My first listen of Supermodel was a disappointing one, disappointment I blame entirely on myself. Nothing else did an offbeat, happy feeling likeTorches and I’d been waiting for 3 years for the same band to give me that back. Mistake. The same is not always better. Despite not being what I had expected, further listenings enlightened me to what the band was looking for. This music isn’t as commercially accessible but it definitely is beautiful.
The chorus of lead track Are You What You Want To Be? gives a pleasant reminder of the band’s past life but quickly gives way to the dark, noir sound of the rest of the album. Front man Mark Foster’s wanderlust, exhibited by his years of travelling alone after the debut record to “explore music”, is definitely transferred to the sound of the album. It incorporates African and Eastern sounds throughout creating a fuller sound and depth to each song.

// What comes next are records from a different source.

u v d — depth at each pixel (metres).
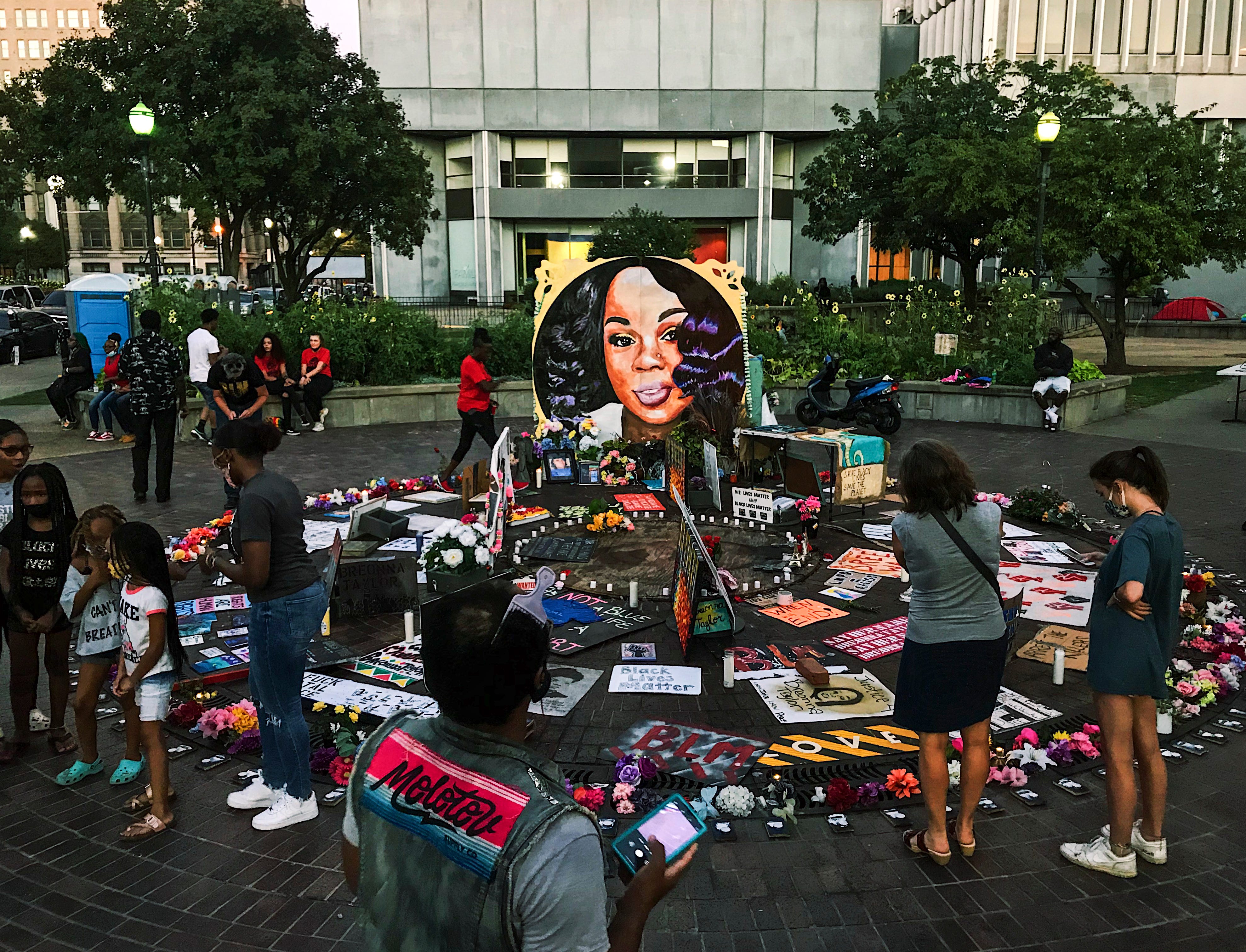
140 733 4.56
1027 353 16.23
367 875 1.72
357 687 5.47
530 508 9.71
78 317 17.80
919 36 51.44
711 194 45.00
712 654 5.96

Despite the change in sounds, Foster’s distinctive vocals and haunting song writing remain the same, however, his lyrics are plagued with themes of change, identity and belonging, obviously ideas with which he was battling on his travels. Previous influences are still visible in places, for example the track Goats in Trees sees Foster abandon his trademark tone for a much deeper vocal, much more strongly resembling an early Rufus Wainwright song than any other track onSupermodel. This seemingly rouge piece, though, is pleasantly refreshing. It reminds you that change has been an integral part of the making of this album and leaves you wondering what the future has in store for this shape-shifting ensemble.
Supermodel is truly an achievement. It sums up the life of Mark Foster, perfectly delivering his thoughts and feelings during a period of exploration and wonder. For old fans, this is not what you remembered. For music lovers, this is an inspiring example of a band achieving their creative aim and there’s beauty in that alone.